- [WHAT NEEDS TO BE DONE]: Check every line of the entries that follow, and copy the ones containing "SQUARE".
= Beginning of Section =
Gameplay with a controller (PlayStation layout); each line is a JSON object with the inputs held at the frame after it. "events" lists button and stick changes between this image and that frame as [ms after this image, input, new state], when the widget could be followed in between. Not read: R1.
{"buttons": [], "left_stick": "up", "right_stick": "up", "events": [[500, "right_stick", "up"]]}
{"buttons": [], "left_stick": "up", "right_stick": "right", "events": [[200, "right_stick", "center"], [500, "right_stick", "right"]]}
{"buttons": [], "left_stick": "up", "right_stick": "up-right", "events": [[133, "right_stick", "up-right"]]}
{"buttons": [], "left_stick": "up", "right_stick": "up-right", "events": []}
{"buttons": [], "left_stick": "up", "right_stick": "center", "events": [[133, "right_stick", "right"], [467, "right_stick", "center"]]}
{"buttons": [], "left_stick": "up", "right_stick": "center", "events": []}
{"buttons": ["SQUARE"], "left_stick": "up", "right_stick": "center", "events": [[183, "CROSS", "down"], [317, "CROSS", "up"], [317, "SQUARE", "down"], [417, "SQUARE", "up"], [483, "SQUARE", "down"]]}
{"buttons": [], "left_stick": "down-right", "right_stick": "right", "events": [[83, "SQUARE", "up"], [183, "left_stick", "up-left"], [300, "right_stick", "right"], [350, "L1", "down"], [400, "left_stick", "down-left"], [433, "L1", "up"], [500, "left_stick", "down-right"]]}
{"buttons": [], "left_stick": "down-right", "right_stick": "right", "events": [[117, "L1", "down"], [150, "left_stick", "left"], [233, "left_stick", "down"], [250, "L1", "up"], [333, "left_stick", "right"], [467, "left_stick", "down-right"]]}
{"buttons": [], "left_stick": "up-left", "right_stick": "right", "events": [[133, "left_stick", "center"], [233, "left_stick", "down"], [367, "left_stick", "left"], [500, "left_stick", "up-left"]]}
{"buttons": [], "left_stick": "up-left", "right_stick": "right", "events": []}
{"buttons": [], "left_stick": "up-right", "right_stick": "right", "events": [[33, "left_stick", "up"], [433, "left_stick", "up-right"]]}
= End of Section =
- [TASK RESULT]:
{"buttons": ["SQUARE"], "left_stick": "up", "right_stick": "center", "events": [[183, "CROSS", "down"], [317, "CROSS", "up"], [317, "SQUARE", "down"], [417, "SQUARE", "up"], [483, "SQUARE", "down"]]}
{"buttons": [], "left_stick": "down-right", "right_stick": "right", "events": [[83, "SQUARE", "up"], [183, "left_stick", "up-left"], [300, "right_stick", "right"], [350, "L1", "down"], [400, "left_stick", "down-left"], [433, "L1", "up"], [500, "left_stick", "down-right"]]}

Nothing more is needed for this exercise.